This novel, like all literature, can be analyzed in different ways, but a common thread among most readers' interpretations would be that of the randomness of life's events and their destructive effects. The central character, Pascual, is a man whose story is shot through with misfortune and crime. His parents are abusive to him. His younger brother dies basically as a result of neglect, and his sister becomes a sex worker. Pascual himself appears at first as a weak innocent in the midst of this, but his own behavior has a streak of cruelty leading to murder.

One cannot be sure if Cela is presenting Pascual as a figure like Meursault in Camus' The Stranger, a man alienated from the world and its traditional values; or if the novel is a more conventional form of social criticism, showing that the randomly cruel conditions of life in rural Spain are such that Pascual's descent is inevitable. Pascual narrates his story in a matter-of-fact tone, acknowledging the sins and crimes he has committed but telling us, at the very beginning, that "I am not, sir, a bad person." It is possible Pascual is a sociopath, except for the fact that he says he regrets his crimes, and he feels remorse, though if this is genuine, one wonders why he has deliberately and even methodically committed such acts. It is as if an uncontrollable force has urged him on, almost like Macbeth, except that Pascual unlike Macbeth has nothing to gain by killing.
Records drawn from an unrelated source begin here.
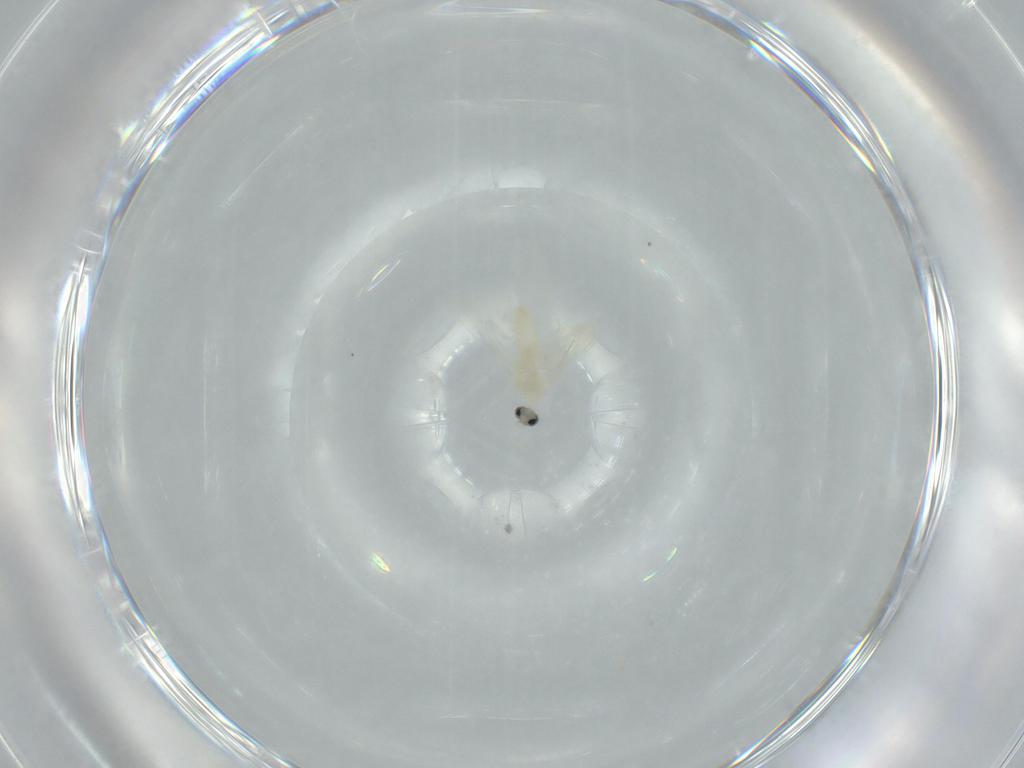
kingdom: Animalia
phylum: Arthropoda
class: Insecta
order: Diptera
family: Cecidomyiidae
Perhaps, then Cela's ultimate theme is that it is simply an unknown quantity of the cosmos that is responsible for criminal behavior.

It's significant that in the novel's postscript we are told that Pascual does not go to the gallows calmly, but first passes out, and then

....he began carrying on so about not wanting to die and its being a terrible thing to do what they were doing to him, that he had to be dragged along and put down on the stool by force....he ended his days spitting and stamping, with no thought for the persons around him, in the most abject and the vilest way a man can die, letting everyone see his fear of death. [p. 166, trans. Anthony Kerrigan]

It's a far cry from the existential calm of Meursault, who on the last page of l'Étranger quietly wishes that at his execution there will be a great crowd who will greet him "with howls of hatred."